It takes a remarkable level of shallow-thinking to suppose that there might be a single universally appropriate method of communicating any idea, never mind a contentious political message. Pete Wishart is up for the challenge. He would have independence activists paralysed by fear of upsetting someone. One gets the distinct impression that his preference would be that we all submit our comments to his office to be approved before publication. And the strong sense that most of them wouldn’t make it through.
Let us not forget that the man who would be king of the censors is the same clown who proclaimed his desire to be dragged to the Speaker’s chair in the British House of Commons. The kind of unconsidered outburst that might have even the most committed advocate of free speech reaching for the blue pencil.
Read Wishart’s latest mindless mumblings from Perthshire and you’ll be treated to the self-styled master of political communication interrupting his celebration of the SNP’s success in the recent election to spin an embarrassingly feeble and self-serving excuse for the SNP’s failure to motivate its own support in the 2017 snap UK general election. I can easily imagine knowledgeable professional communicators physically cringing as they read this. I can hear the tone of breathless incredulity as they wonder aloud why an experienced political operator would mar his party’s moment of triumph by reminding everyone of a past episode which positively pleads for the veil of discretion.

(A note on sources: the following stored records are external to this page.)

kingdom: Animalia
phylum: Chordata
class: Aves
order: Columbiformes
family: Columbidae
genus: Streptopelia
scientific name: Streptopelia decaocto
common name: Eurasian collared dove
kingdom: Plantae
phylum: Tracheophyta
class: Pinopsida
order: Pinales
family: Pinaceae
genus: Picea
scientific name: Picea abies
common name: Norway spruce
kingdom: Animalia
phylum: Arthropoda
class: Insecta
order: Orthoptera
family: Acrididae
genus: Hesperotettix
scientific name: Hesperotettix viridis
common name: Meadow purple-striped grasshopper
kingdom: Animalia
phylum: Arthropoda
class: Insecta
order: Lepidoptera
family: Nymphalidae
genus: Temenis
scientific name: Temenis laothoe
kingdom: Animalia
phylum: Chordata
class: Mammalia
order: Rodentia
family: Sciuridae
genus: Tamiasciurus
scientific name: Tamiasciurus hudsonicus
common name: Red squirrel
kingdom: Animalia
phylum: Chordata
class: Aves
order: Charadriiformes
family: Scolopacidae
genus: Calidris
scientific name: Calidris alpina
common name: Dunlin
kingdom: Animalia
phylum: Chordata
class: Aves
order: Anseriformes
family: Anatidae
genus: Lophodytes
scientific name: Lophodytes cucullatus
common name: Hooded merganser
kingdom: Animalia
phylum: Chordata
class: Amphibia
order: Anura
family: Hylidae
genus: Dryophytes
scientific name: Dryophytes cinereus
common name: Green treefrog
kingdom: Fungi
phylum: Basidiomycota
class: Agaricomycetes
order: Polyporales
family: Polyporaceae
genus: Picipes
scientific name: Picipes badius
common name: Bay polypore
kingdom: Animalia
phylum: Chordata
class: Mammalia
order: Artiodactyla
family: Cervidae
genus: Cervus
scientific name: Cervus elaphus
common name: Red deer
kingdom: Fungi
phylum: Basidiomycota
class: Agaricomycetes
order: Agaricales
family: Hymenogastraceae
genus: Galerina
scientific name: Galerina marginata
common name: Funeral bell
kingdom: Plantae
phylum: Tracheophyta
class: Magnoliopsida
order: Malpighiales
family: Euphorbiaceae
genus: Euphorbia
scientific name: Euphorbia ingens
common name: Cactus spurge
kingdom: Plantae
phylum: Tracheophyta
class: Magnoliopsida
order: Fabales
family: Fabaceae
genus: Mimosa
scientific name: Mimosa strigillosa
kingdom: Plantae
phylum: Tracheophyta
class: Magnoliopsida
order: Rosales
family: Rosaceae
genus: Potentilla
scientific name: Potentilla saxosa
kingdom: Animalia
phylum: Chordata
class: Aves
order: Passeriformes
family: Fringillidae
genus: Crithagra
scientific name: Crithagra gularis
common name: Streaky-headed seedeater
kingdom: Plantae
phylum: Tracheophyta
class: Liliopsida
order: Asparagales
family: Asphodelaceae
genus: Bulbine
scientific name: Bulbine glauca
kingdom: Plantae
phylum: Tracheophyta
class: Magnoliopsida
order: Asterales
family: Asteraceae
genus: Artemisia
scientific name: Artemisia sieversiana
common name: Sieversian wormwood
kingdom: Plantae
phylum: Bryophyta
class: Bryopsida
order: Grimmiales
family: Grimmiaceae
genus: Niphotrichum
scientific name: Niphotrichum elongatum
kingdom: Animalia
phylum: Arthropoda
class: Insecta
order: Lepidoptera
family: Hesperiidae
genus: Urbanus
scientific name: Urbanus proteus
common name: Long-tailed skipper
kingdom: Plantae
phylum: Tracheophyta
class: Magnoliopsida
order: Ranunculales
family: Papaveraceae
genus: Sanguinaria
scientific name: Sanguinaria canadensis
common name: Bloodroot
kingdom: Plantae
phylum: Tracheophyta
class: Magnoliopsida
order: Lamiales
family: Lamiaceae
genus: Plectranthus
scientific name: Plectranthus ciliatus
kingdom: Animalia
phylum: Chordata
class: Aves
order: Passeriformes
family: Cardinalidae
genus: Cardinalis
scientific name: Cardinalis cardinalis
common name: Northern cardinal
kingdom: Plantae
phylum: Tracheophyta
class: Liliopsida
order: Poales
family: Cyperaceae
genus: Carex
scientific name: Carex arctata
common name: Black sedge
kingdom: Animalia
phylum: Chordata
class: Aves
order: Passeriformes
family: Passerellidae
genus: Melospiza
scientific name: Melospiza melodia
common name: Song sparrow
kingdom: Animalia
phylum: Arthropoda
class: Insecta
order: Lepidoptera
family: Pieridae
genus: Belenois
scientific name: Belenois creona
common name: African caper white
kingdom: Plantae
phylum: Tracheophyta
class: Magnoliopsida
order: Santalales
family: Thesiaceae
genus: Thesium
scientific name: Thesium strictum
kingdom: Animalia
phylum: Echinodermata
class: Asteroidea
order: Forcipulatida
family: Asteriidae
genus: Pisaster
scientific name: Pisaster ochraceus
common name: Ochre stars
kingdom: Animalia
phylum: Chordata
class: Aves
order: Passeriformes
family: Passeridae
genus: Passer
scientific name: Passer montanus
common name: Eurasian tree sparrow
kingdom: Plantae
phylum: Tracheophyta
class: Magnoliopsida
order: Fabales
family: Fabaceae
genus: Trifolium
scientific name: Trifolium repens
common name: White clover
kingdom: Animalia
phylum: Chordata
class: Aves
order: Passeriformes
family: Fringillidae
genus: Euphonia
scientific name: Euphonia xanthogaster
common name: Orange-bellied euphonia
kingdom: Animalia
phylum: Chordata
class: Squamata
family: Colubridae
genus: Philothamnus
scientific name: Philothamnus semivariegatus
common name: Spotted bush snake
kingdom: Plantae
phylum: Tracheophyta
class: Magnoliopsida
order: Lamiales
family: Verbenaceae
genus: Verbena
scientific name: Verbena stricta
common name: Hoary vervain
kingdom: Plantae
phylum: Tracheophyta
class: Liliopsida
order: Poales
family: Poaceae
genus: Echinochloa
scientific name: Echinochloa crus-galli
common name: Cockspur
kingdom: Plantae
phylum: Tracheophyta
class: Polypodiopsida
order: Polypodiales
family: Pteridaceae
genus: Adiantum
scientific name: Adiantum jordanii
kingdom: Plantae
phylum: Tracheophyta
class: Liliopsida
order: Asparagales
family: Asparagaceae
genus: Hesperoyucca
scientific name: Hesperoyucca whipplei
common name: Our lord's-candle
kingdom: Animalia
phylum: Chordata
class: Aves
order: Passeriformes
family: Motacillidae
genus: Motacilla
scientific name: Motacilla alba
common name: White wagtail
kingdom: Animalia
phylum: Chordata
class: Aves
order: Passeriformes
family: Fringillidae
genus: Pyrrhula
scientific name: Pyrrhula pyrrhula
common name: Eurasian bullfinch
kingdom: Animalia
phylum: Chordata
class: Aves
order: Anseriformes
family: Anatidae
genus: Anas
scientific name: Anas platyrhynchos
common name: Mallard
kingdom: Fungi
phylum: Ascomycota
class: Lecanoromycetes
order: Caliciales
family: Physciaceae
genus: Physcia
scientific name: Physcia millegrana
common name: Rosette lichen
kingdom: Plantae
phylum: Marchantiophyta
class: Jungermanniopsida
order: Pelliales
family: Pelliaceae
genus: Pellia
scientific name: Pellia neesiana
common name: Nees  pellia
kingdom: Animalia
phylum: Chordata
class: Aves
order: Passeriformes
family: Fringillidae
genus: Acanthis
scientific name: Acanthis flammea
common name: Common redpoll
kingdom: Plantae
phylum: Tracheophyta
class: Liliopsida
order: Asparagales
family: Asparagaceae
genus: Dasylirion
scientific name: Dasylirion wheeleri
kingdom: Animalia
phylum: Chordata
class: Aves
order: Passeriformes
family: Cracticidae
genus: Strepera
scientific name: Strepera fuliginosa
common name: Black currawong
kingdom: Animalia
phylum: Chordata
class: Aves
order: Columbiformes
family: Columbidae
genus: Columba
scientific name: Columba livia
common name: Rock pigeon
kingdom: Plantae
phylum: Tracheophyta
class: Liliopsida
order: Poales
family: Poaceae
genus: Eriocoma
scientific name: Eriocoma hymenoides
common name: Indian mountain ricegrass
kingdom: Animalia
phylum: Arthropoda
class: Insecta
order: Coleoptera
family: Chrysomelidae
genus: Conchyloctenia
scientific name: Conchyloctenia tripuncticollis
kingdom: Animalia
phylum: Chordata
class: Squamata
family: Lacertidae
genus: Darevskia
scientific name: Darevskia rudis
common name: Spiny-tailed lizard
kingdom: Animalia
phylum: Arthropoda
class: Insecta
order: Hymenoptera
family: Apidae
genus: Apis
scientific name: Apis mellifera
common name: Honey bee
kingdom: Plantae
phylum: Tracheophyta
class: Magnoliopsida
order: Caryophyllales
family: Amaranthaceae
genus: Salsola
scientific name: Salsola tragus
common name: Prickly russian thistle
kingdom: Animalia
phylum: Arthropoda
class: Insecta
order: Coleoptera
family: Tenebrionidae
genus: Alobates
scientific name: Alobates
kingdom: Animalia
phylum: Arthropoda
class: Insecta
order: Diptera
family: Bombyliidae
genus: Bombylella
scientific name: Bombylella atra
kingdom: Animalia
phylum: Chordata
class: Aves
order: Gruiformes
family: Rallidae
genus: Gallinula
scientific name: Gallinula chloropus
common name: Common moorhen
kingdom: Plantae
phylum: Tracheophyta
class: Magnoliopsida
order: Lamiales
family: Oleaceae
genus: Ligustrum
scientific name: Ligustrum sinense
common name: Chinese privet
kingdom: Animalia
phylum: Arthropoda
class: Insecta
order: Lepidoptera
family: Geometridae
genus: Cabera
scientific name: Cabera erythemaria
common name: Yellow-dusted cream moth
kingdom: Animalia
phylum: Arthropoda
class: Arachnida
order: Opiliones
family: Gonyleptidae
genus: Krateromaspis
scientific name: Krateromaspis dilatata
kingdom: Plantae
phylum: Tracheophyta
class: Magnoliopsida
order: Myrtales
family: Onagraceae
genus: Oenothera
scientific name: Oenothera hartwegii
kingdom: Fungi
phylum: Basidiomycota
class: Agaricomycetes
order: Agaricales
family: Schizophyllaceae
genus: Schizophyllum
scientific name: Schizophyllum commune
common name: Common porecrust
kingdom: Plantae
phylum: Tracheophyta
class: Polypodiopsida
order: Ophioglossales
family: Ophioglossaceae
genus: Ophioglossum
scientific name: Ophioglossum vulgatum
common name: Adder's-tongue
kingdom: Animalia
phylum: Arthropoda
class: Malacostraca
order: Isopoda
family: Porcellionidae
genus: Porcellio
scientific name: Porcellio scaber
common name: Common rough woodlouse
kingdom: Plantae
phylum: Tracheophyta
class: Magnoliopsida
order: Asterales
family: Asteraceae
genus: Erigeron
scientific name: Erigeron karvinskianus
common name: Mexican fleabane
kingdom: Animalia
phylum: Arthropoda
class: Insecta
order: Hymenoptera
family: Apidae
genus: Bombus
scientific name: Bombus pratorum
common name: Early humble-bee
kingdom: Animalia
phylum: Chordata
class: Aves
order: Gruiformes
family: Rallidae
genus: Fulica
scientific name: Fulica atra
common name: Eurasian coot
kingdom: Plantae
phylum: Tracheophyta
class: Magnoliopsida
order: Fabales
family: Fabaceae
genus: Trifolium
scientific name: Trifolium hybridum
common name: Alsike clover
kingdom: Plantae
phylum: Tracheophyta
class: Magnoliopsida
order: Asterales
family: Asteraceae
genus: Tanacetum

I can feel their foreheads crumple like discarded Christmas wrapping paper as they discover Wishart compounding this crass indiscretion by attributing the SNP’s electoral success, not to the party’s electoral offering or the efforts of the party’s army of activists, but to a tactical blunder by the party’s opponents!
Astonishingly, this individual who is evidently all but totally lacking in any awareness of how his own words are perceived purports to know exactly what the entire electorate is feeling and thinking. A feat which is facilitated by regarding said electorate as a homogenous entity whose responses are so mechanical as to be totally predictable.
Perhaps it’s not so surprising that someone capable of such inanely simplistic generalisation could be sufficiently shallow-minded as to suppose it possible that a script might be devised which campaigners could recite on the doorsteps and win instant converts to the cause of restoring Scotland’s independence. Wishart’s idea of political campaigning is disturbingly reminiscent of the programmed performances of telephone customer service operatives in businesses where their sole function is to act as a protective barrier shielding incompetent managers from disgruntled clients.
The death-blow to his credibility comes as Wishart mocks the foolishness of the Tories thinking that “Scotland 2019 was exactly the same as Scotland 2017”. An observation which, while undoubtedly accurate, fair reeks of dumb hypocrisy when placed alongside his insistence that the independence campaign now – or whenever Nicola Sturgeon decides to start it – must employ exactly the same strategy as for the 2014 campaign. Apparently, Scotland changed dramatically between 2017 and 2019, but not at all between 2012 and 2020.
Imagining that the obsessive ‘positivity’ of the first independence referendum campaign might still be appropriate in present circumstances is every bit as plainly idiotic as the notion of a single form of words which might have a magical effect on voters. It’s in the same league as Pete and The Postponers’ previous chart-topping inanity, ‘Optimum Time‘.
Pete Wishart has become a tribute act to himself!